Text provided:
2. Meta-PD Controller and Second-order Acceleration Enhancement: Anticipating Fast Motion

To drive the rotation update, an angular acceleration signal is required, which is provided by the meta-PD controller:

\[\dot{\omega}_t = \kappa_P\,\text{vec}(\hat{q}_t \otimes q_t^*) - \kappa_D\,\omega_t + b_t + \kappa_A\big(\text{vec}(\hat{q}_t \otimes \hat{q}_{t-\Delta t}^*) - \text{vec}(\hat{q}_{t-\Delta t} \otimes \hat{q}_{t-2\Delta t}^*)\big)\]

The first two terms represent classic PD control: the proportional term \(\kappa_P\text{vec}(\hat{q}_t \otimes q_t^*)\) tracks the error between current and reference poses, while the derivative term \(-\kappa_D\omega_t\) suppresses jitter. \(b_t\) is a data-driven bias. Since standard PD control lags during sudden movements, QuaMo adds a second-order quaternion difference of the reference pose, representing the "acceleration" of the reference signal. This term increases control force for rapid changes and naturally decays near the target to avoid overshooting. All gains \(\kappa_P, \kappa_D, \kappa_A\) and bias \(b_t\) are predicted online by ControlNet.

Tasks to complete:
**A.** In the meta-PD controller passage, can you repeat the portion starting at "The first two" and ending at "online by ControlNet."?
**B.** How would you translate this sentence from the meta-PD controller passage into Spanish: "This term increases control force for rapid changes and naturally decays near the target to avoid overshooting."
**C.** Answer these questions using the meta-PD controller passage:
(i) What supplies the angular acceleration signal that drives the rotation update?
(ii) What does the derivative term suppress?
(iii) What predicts all the gains and the bias online?

Exercise data:
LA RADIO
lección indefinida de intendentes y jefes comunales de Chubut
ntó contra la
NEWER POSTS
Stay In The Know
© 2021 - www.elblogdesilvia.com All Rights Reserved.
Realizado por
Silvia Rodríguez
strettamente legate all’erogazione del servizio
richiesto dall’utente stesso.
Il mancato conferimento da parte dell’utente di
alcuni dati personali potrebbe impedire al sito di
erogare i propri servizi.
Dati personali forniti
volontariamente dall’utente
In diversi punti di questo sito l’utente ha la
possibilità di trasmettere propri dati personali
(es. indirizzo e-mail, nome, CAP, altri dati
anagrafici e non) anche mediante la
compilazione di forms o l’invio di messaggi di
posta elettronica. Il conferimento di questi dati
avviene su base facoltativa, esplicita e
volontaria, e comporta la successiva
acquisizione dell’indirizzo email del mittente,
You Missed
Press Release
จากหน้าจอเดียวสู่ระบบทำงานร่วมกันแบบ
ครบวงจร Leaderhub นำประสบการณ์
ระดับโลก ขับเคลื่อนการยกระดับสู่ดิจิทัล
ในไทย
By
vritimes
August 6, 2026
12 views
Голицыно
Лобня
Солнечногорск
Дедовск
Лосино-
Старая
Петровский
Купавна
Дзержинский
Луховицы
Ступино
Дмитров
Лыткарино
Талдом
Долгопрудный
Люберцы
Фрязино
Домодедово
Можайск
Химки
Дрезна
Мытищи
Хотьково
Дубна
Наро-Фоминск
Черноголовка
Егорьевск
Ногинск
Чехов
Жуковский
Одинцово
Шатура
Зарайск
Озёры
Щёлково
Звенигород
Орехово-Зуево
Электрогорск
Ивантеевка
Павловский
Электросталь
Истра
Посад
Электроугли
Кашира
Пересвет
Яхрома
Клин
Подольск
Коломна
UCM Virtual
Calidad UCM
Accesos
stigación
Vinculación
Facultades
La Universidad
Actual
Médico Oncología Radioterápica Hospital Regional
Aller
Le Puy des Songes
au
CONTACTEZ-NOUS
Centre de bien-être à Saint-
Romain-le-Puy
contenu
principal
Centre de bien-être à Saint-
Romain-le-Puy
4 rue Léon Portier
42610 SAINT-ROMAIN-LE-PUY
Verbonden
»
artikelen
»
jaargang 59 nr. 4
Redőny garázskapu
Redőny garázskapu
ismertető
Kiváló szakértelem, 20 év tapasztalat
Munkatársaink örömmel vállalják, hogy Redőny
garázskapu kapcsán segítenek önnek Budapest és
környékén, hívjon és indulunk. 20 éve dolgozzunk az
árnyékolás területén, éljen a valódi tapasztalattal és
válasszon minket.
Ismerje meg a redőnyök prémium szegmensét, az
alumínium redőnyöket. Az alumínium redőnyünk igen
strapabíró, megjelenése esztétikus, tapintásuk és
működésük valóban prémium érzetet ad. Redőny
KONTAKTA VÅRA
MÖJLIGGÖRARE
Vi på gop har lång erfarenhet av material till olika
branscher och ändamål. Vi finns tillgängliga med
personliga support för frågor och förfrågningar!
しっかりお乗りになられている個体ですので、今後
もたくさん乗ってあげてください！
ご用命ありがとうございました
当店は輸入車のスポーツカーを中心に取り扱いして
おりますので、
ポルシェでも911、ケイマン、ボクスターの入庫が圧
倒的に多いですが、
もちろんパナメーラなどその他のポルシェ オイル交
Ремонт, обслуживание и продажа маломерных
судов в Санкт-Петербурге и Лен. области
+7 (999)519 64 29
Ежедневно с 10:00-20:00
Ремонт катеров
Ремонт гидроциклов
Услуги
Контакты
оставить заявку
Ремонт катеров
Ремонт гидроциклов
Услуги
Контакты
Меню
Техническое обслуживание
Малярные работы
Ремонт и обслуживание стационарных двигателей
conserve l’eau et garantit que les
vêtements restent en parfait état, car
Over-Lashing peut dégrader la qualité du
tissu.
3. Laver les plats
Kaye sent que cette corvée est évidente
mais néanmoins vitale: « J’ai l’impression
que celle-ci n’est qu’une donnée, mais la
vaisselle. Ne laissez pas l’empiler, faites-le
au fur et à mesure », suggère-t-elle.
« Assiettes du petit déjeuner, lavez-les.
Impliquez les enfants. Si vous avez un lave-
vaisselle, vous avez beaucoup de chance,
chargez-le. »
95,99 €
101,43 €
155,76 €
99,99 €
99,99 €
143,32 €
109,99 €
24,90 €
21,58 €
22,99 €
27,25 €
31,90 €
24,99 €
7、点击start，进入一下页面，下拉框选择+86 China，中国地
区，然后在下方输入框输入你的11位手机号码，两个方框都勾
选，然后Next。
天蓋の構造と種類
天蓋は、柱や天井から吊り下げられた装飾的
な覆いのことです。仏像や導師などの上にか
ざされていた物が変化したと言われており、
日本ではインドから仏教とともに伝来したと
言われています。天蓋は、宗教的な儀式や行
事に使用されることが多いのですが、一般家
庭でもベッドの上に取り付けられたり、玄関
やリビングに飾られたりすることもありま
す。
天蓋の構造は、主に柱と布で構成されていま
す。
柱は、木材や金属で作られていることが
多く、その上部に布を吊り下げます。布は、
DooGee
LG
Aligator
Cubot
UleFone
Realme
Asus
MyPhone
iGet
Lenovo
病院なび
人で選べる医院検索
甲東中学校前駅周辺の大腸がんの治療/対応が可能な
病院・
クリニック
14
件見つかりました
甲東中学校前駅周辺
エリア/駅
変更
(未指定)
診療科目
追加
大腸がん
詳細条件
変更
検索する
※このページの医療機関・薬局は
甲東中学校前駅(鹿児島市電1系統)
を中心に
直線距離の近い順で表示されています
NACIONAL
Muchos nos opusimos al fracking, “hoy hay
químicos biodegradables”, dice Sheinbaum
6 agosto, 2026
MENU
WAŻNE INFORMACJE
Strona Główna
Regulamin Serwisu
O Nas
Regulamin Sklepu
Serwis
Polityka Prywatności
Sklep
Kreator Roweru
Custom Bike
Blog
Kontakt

Solutions per task:
**A.**
The first two terms represent classic PD control: the proportional term \(\kappa_P\text{vec}(\hat{q}_t \otimes q_t^*)\) tracks the error between current and reference poses, while the derivative term \(-\kappa_D\omega_t\) suppresses jitter. \(b_t\) is a data-driven bias. Since standard PD control lags during sudden movements, QuaMo adds a second-order quaternion difference of the reference pose, representing the "acceleration" of the reference signal. This term increases control force for rapid changes and naturally decays near the target to avoid overshooting. All gains \(\kappa_P, \kappa_D, \kappa_A\) and bias \(b_t\) are predicted online by ControlNet.

**B.** Este término aumenta la fuerza de control ante cambios rápidos y decae de forma natural cerca del objetivo para evitar sobrepasarlo.

**C.**
(i) The meta-PD controller
(ii) Jitter
(iii) ControlNet